Should she got to the police?
Tell them what she knew? The secret she’d borne for three long decades?
God would let her know. She had to pray, to trust in Him.
“Father, please, please guide me,” she whispered, genuflecting before leaving the chapel and crossing the cloister again. As she passed beneath the overhang, she heard the sound of a crow cawing and told herself it was not an evil omen, not the heralding of Lucifer. Besides, she didn’t believe in such idiocies; her faith was much too strong.
But as she passed by the fountain, she thought she heard the sound of leather scraping against flagstones. A footstep.
At this hour?
She had to be imagining things. Her worries getting the better of her.
Nonetheless, her heart began to beat irregularly and she cast a glance backward, scanning the shadows not illuminated by the moon’s pale light.
Silently scolding herself, she kept walking while she murmured a familiar prayer, her footsteps moving faster than they had in a decade. “Our Father, who art in heaven…”
Another telltale scratch of a sole against stone.
Every muscle in her body froze. She gathered her breath. Perhaps she was being tested.
Turning, she saw no one. Nothing. Just the trailing flowers in the hanging baskets swaying in the breeze—
A dark form, lightning quick, flashed by, seen only in the corner of her eye.
“Who is there?” she whispered, her skin crinkling in premonition, her voice wheezing as her lungs crew tight. “Show yourself!” Was it her imagination?
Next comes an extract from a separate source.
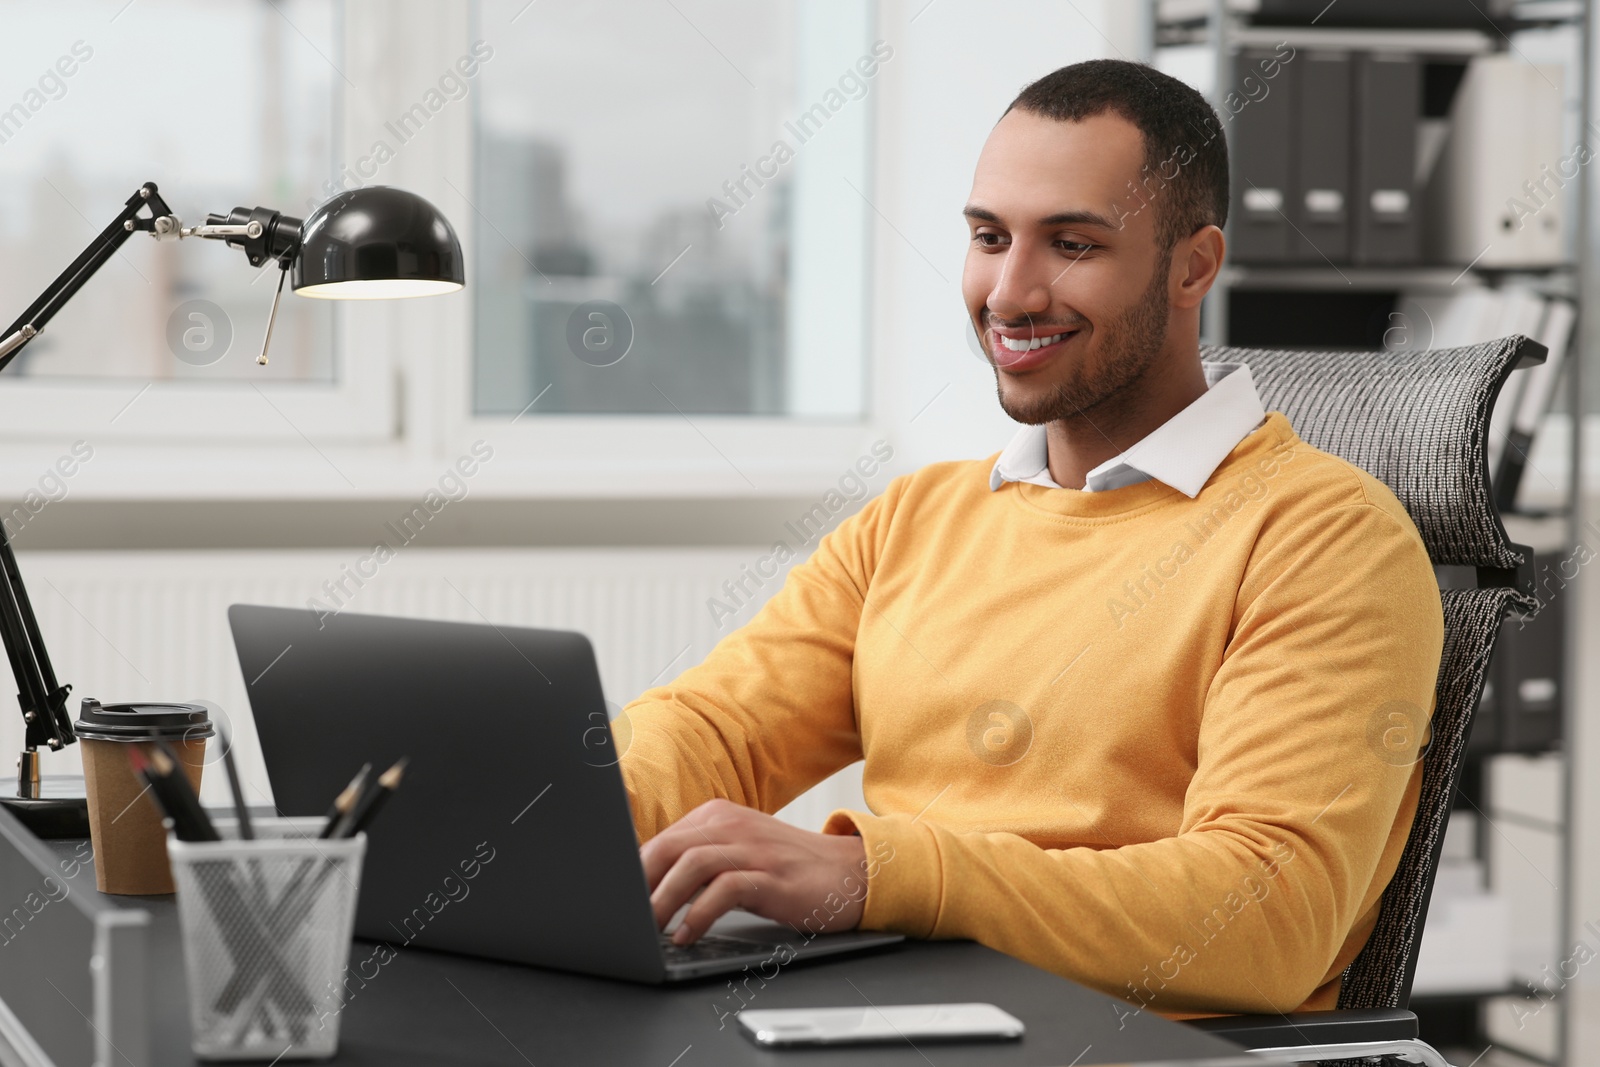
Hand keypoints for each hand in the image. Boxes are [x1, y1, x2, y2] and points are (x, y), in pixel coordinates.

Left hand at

A trick of shadow and eerie light? Her peripheral vision deceiving her? Swallowing back her fear, she slid a hand into her pocket and twined her fingers in the beaded strands of her rosary.
Fear not, the Lord is with you.
She turned toward the convent door. She was just imagining thing. An old, foolish woman whose guilt was eroding her common sense.
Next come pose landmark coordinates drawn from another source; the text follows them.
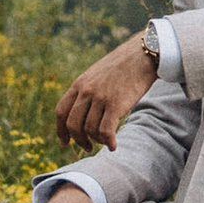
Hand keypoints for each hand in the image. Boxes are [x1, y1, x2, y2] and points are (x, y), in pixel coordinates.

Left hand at [54, 29, 159, 146]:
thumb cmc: (123, 66)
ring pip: (89, 130)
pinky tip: (114, 146)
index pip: (61, 111)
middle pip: (73, 124)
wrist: (142, 55)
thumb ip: (88, 90)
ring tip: (106, 141)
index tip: (64, 142)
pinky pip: (106, 131)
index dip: (60, 130)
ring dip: (97, 141)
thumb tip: (84, 112)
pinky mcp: (116, 105)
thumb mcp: (97, 74)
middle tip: (88, 147)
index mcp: (79, 84)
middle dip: (79, 140)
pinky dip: (108, 142)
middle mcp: (87, 91)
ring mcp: (100, 98)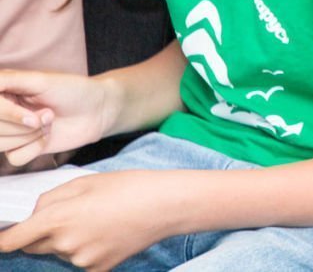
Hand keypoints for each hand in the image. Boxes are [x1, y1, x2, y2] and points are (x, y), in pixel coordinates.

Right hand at [0, 71, 117, 166]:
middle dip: (22, 126)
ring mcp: (10, 131)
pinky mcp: (21, 149)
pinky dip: (35, 148)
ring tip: (48, 121)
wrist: (98, 109)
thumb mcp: (41, 80)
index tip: (32, 117)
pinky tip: (48, 136)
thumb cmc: (72, 89)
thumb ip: (9, 80)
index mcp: (3, 90)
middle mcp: (2, 111)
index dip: (6, 114)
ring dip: (28, 137)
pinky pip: (15, 158)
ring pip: (0, 144)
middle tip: (48, 114)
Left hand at [0, 170, 181, 271]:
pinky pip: (80, 259)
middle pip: (36, 244)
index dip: (4, 239)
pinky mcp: (97, 269)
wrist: (166, 206)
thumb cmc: (129, 187)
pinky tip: (107, 232)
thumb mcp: (85, 181)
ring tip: (98, 220)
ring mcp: (81, 260)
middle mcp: (65, 244)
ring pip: (60, 251)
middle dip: (43, 232)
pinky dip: (86, 248)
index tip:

In that instant, he sprang.
Out of the darkness.
A huge, shifting shape that landed against her back.
His weight was impossible to bear, and she started to crumple. Tried to scream, but a big gloved hand covered her mouth.
No, no, no!
She felt her spine crushing as he held her fast from behind.
His other arm arced upward in front of her face. In his gloved hand, a long blade caught in the moonlight.
Help me! Someone, please help me! Oh dear God, please.
Terrified, Sister Rebecca tried to scream, to bite, to fight, but his strength was overpowering.
The blade sliced downward.
Deep into her chest.
She gasped, gurgled, toppled to her knees. Her mind swirled, pain burning deep in her soul. Who would do this? She tried to see his face, but the darkness hid it. Her voice failed her, and she watched, unable to move, unable to warn anyone of the hideous terror that was to come.
He slipped through the open door of the convent as she felt her lifeblood ooze onto the smooth, timeworn stones.
He wasn’t finished.
There would be more killing.
And the secrets she’d tried so desperately to conceal would be exposed.
Father, forgive me, she silently prayed as the fog and darkness pulled at her consciousness, for I have sinned.